Upgrade to the latest version of pip.

pip install --upgrade pip

Installation

Install the latest version from the PyPi distribution. Run pip install pdfconduit on the command line of your interpreter (virtual environment not required but recommended).

PyPi install

pip install pdfconduit

PyPi update (no cache dir to force install of newest version)
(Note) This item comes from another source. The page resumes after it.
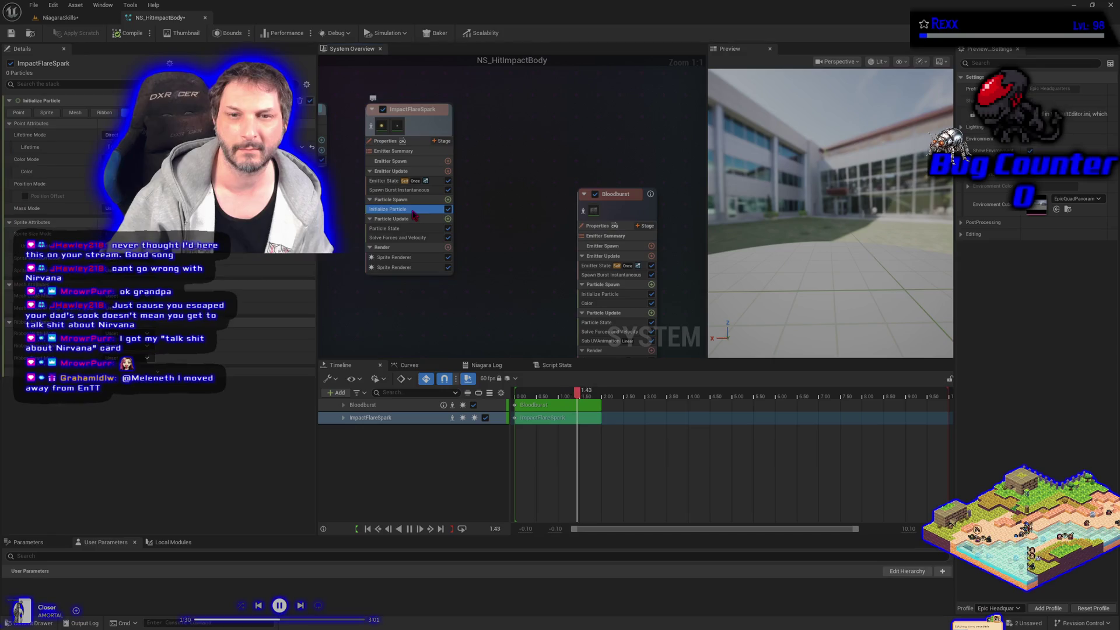
{"action": "left_click", "coordinate": [146, 172]}
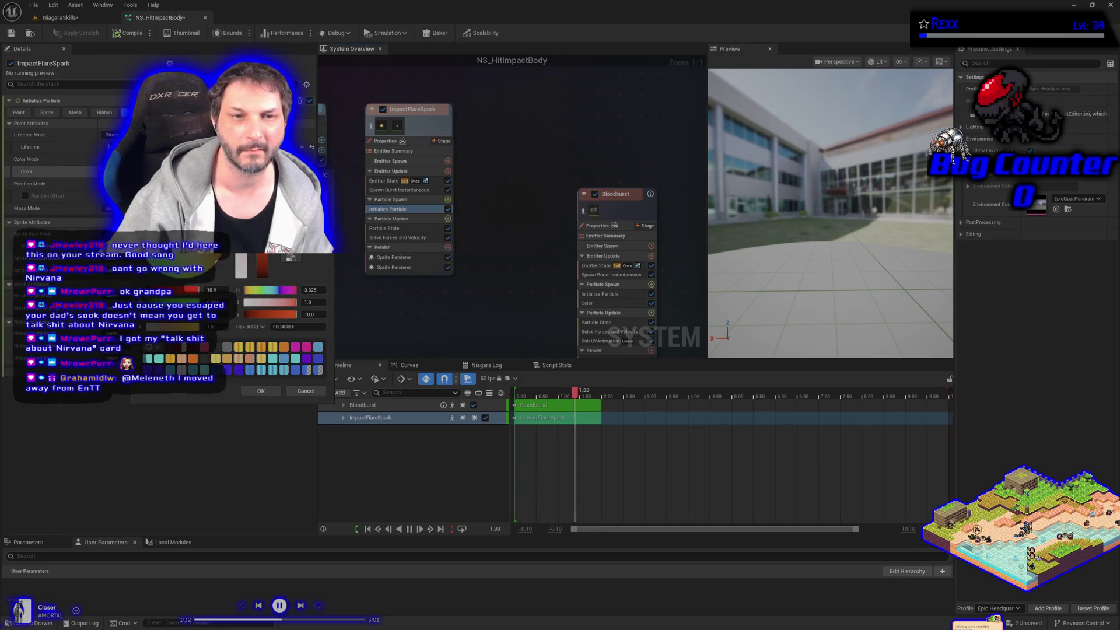
{"action": "left_click", "coordinate": [305, 391]}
pip install --no-cache-dir --upgrade pdfconduit

PyPi install (with GUI)

pip install pdfconduit-gui

Project Structure

pdf
├── conduit
│   ├── __init__.py
│   ├── _version.py
│   ├── encrypt.py
│   ├── flatten.py
│   ├── merge.py
│   ├── rotate.py
│   ├── slice.py
│   ├── upscale.py
│   ├── utils
│   │   ├── __init__.py
│   │   ├── extract.py
│   │   ├── info.py
│   │   ├── lib
│   │   │   └── font
│   │   │       └── Vera.ttf
│   │   ├── lib.py
│   │   ├── path.py
│   │   ├── receipt.py
│   │   ├── samples.py
│   │   ├── view.py
│   │   └── write.py
│   └── watermark
│       ├── __init__.py
│       ├── add.py
│       ├── canvas
│       │   ├── __init__.py
│       │   ├── constructor.py
│       │   └── objects.py
│       ├── draw
│       │   ├── __init__.py
│       │   ├── image.py
│       │   └── pdf.py
│       ├── label.py
│       └── watermark.py
└── gui
    ├── __init__.py
    ├── _version.py
    ├── gui.py
    └── lib
        ├── icon
        │   ├── lock.ico
        │   └── stamp.ico
        └── img
            ├── Standard\ (no\ blocks).png
            ├── Standard.png
            ├── Wide\ (no\ blocks).png
            └── Wide.png
pdfconduit
├── __init__.py

Purpose

pdfconduit was developed to streamline the redundant process of creating watermarks, overlaying them on PDF files and adding security parameters before distribution to clients.

Process "as is"

  1. Photoshop
    • Open watermark PSD template
    • Modify text (address, town, state)
    • Save file to PNG
  2. Acrobat (watermark)
    • Open source PDF file
    • Find PNG file and add as a watermark
    • Save new file with '_watermarked' suffix
  3. Acrobat (security)
    • Open watermarked PDF file
    • Add user and owner password protection
    • Restrict permissions to 'Print Only'

Process "automated"

  1. Run pdfwatermark GUI
  2. Select source PDF file
  3. Input text (address, town, state)
  4. Select watermark and encryption parameters

By removing the steps of launching Photoshop and Acrobat to perform a number of tasks process efficiency is dramatically increaded.

High Level APIs

Outlined below are basic uses of the main classes and functions of the pdfconduit python package.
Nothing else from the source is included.